:: WORK ORDER ::
In your copy, drop the images and return each record exactly as it stands.

:: RECORDED INFORMATION ::

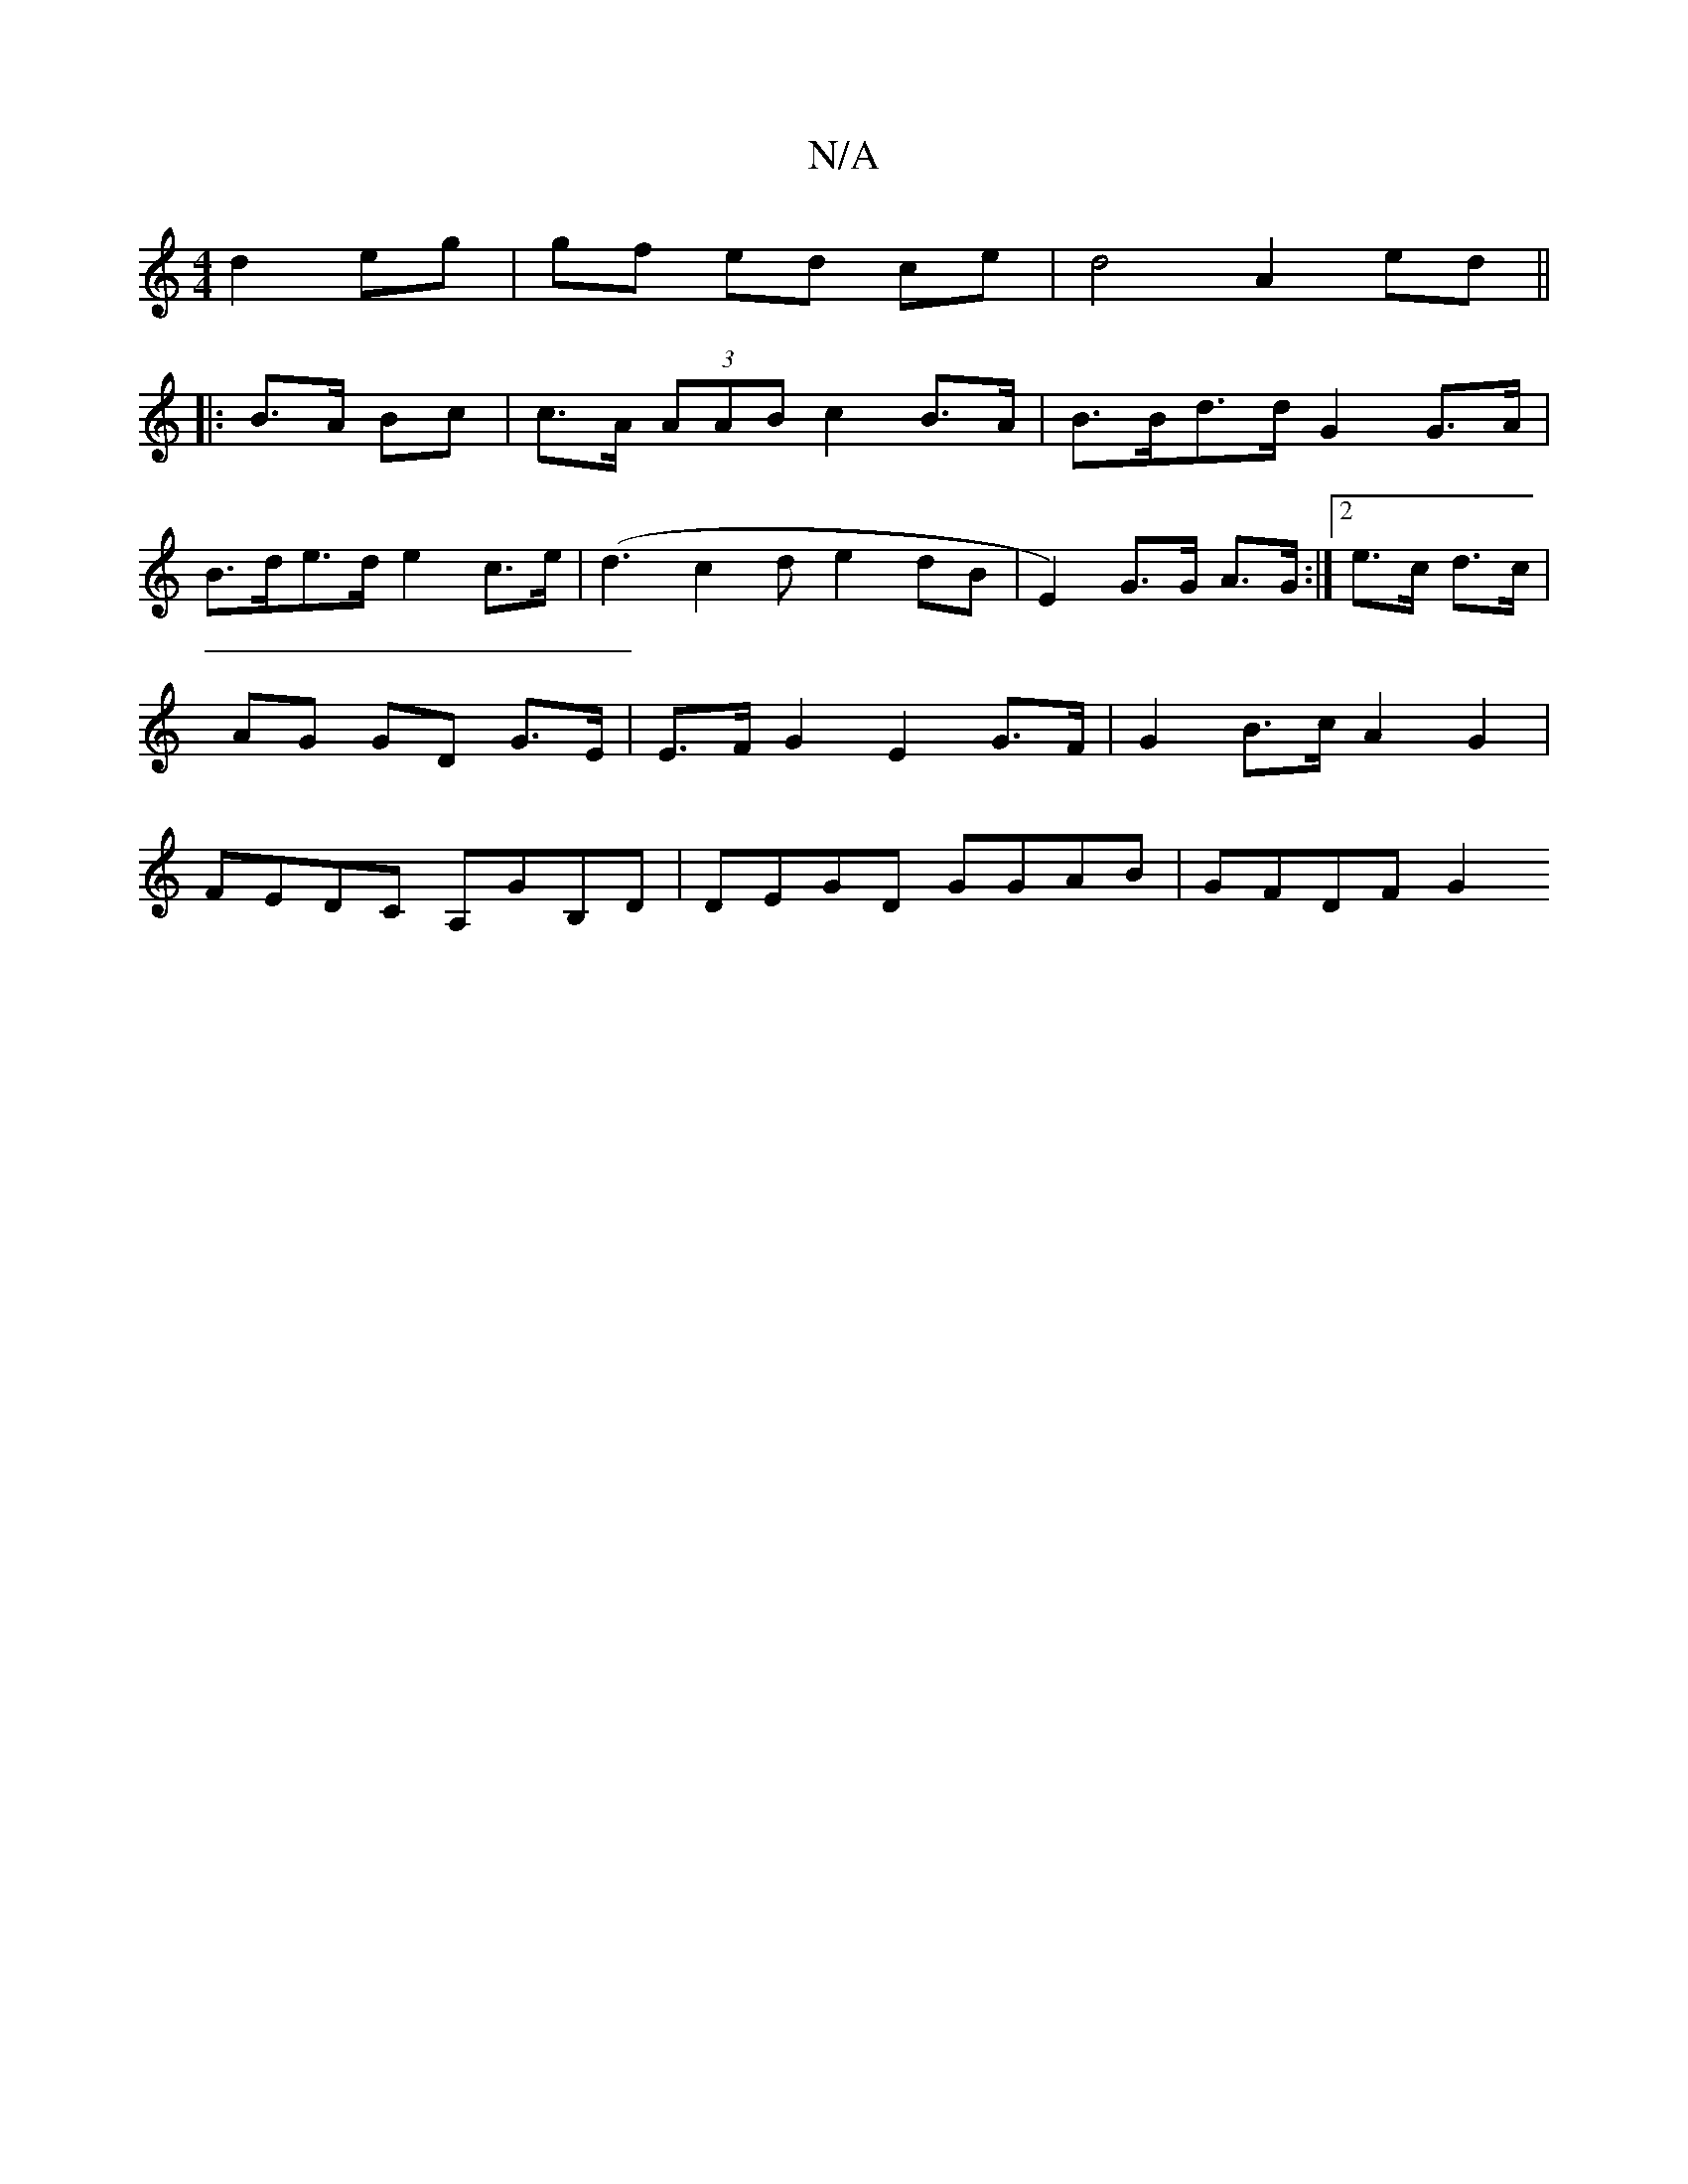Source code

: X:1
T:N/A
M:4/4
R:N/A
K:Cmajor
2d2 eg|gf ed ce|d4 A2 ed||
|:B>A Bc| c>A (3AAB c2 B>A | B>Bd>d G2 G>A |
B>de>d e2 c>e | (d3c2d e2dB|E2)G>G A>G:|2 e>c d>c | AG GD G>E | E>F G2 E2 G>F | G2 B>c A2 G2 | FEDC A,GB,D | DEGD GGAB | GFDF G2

:: TASK OUTPUT ::
Source code

: X:1
T:N/A
M:4/4
R:N/A
K:Cmajor
2d2 eg|gf ed ce|d4 A2 ed||
|:B>A Bc| c>A (3AAB c2 B>A | B>Bd>d G2 G>A |
B>de>d e2 c>e | (d3c2d e2dB|E2)G>G A>G:|2 e>c d>c | AG GD G>E | E>F G2 E2 G>F | G2 B>c A2 G2 | FEDC A,GB,D | DEGD GGAB | GFDF G2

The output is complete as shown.